→ **Task goal**: Update the listing between the line holding "True or false: Presupuesto" and the end of the listing, inclusive, replacing "larger" with "bigger" and leaving everything else unchanged. Leave the pictures out of your answer.
Top of Extracted information
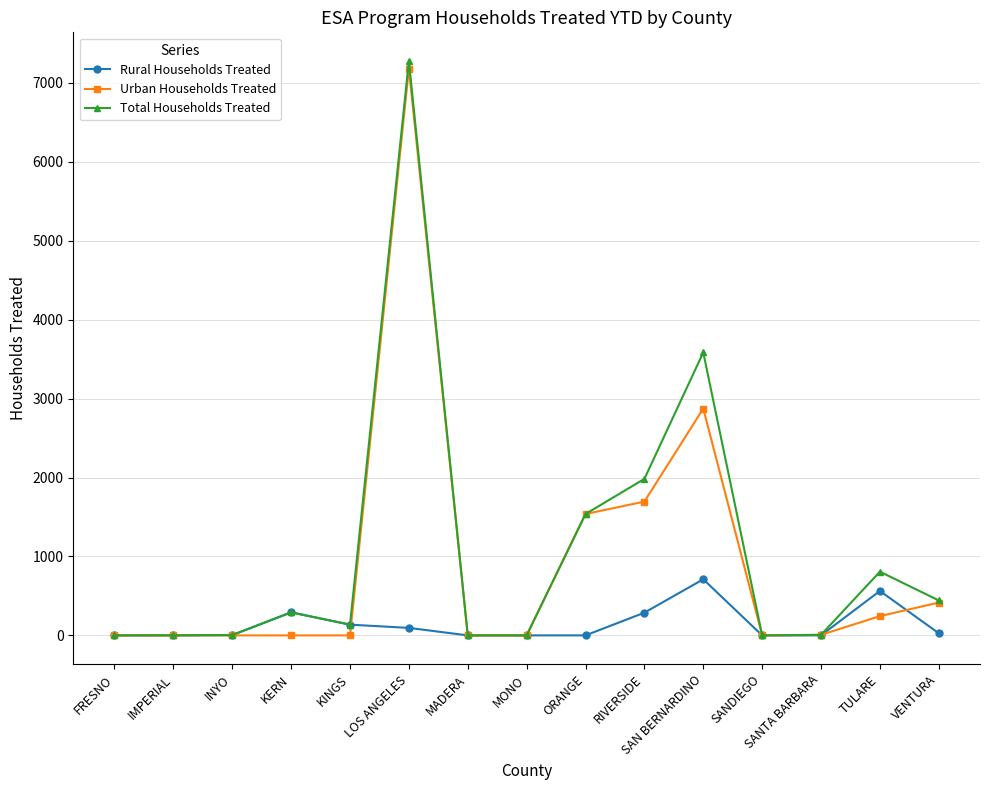

What is the average value of the Total Households Treated series?

1072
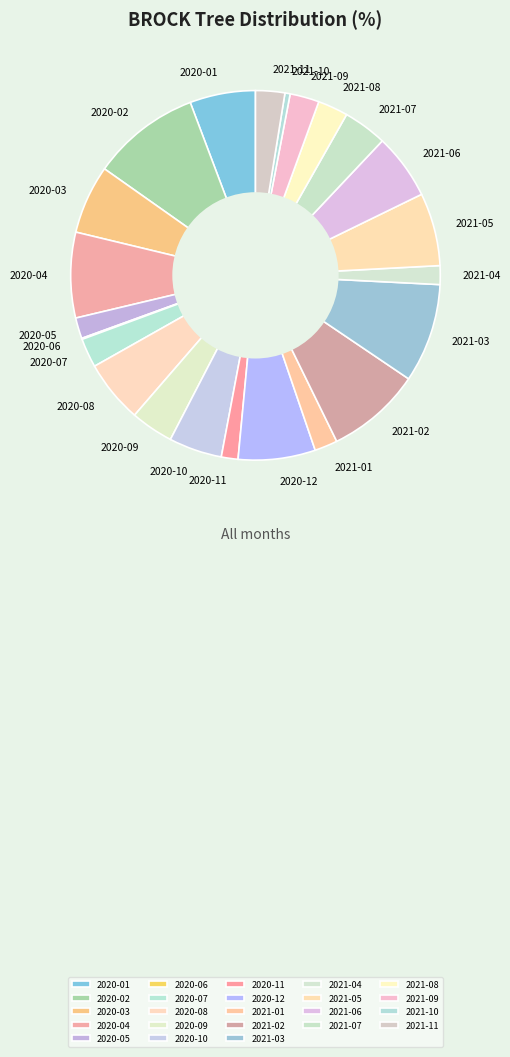

Is the sum of 2021-08 and 2020-05 greater than half?

No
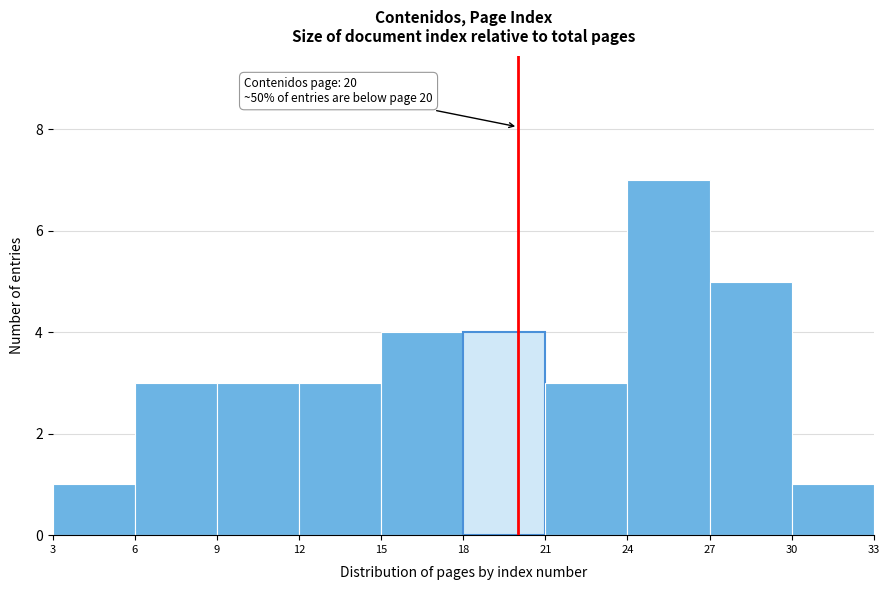

Which range on the x-axis has the tallest bar?

24 to 27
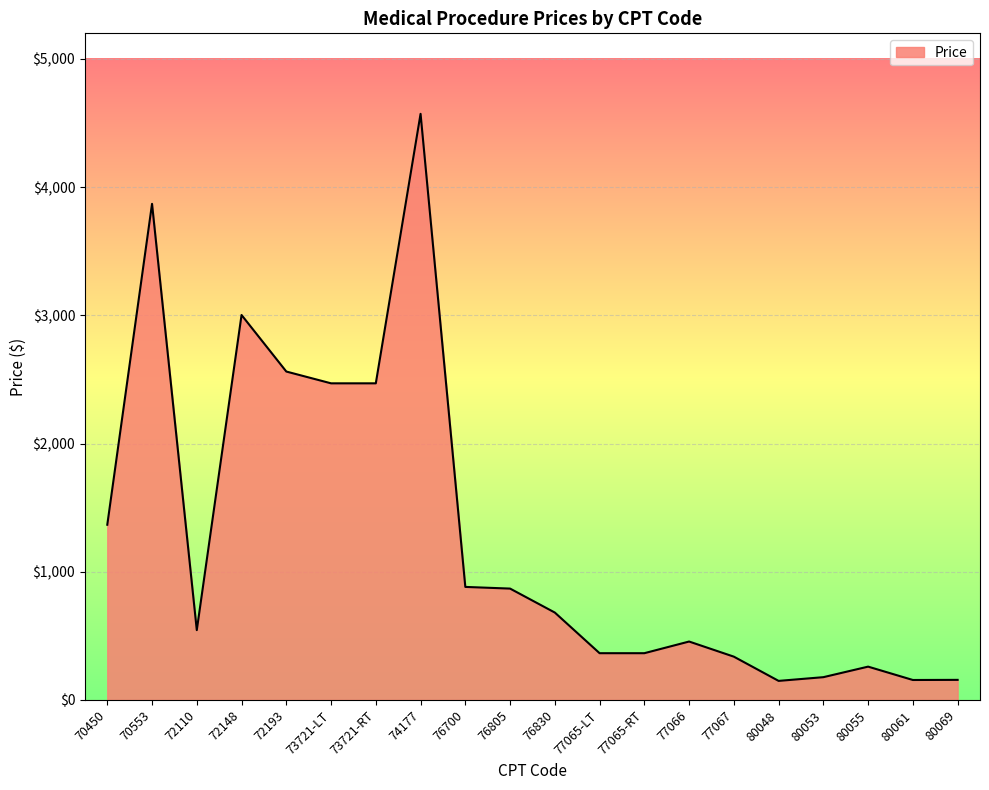

What is the difference between the maximum and minimum values?

4423.0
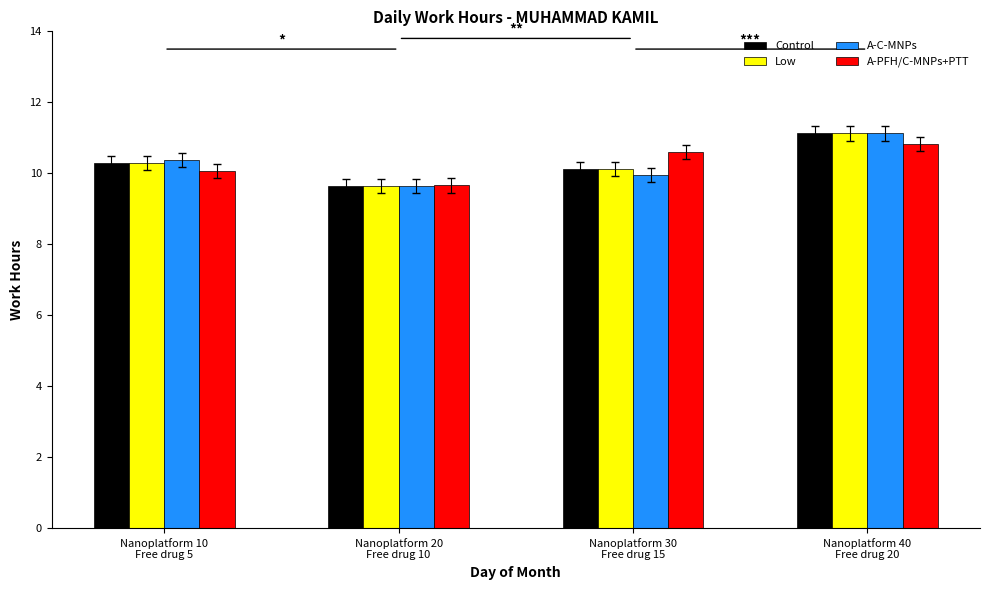

The value of A-C-MNPs at Nanoplatform 20
Free drug 10 is 5.0. True or false?

False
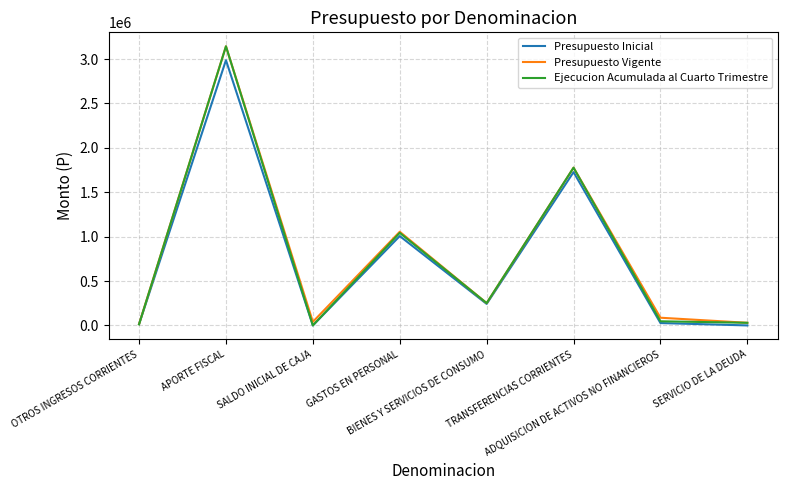

True or false: Presupuesto Inicial has more than 0 points higher than both neighbors.

True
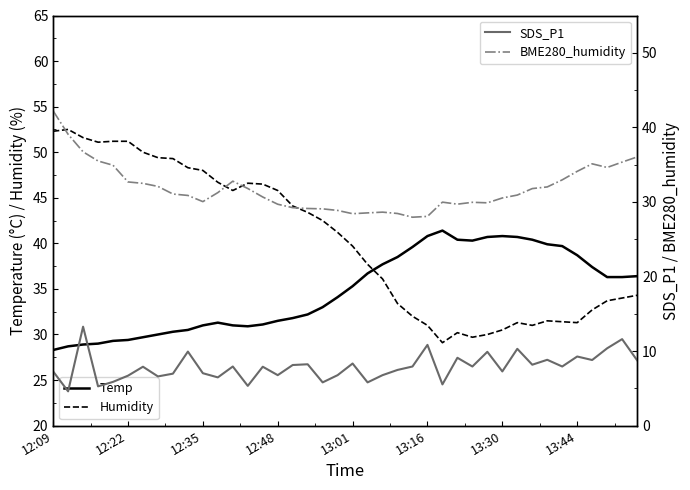

Between 29 and 21, which is larger?

29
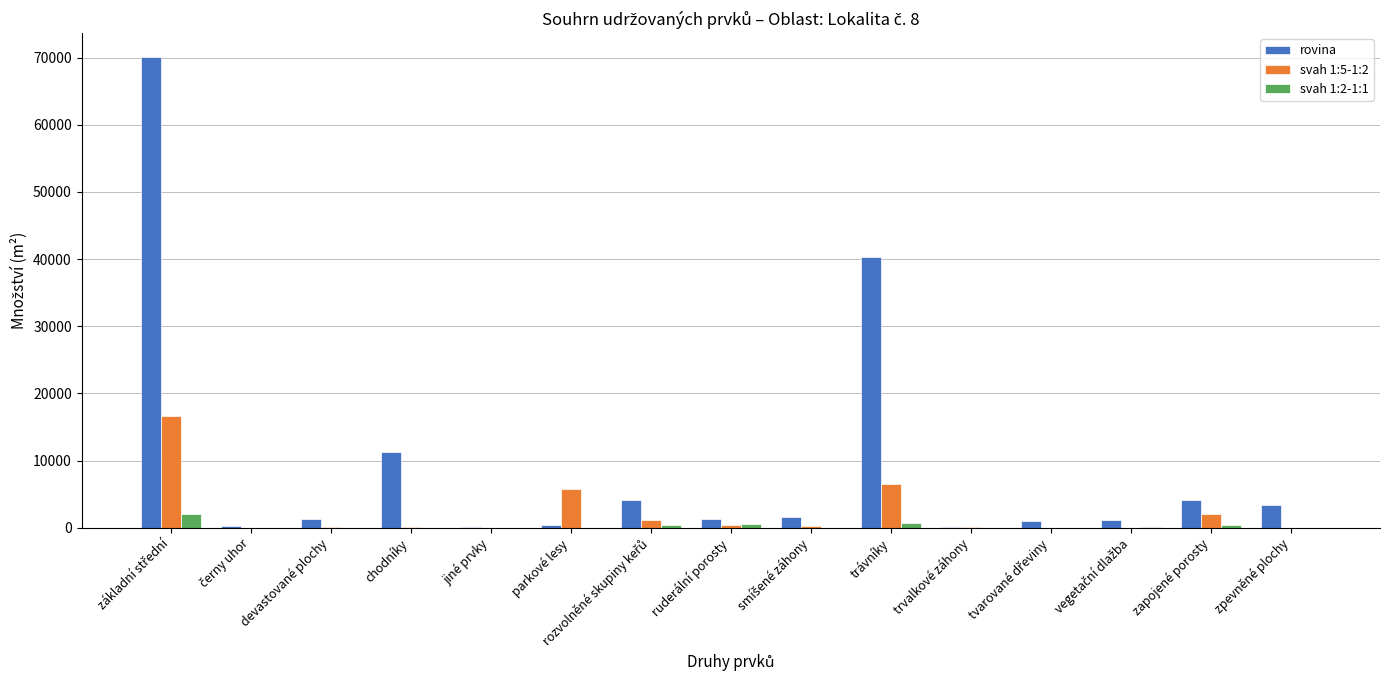

What is the greatest value displayed?

70146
Bottom of Extracted information
→ **Result of the task**:
True or false: Presupuesto Inicial has more than 0 points higher than both neighbors.

True

Between 29 and 21, which is bigger?

29

What is the greatest value displayed?

70146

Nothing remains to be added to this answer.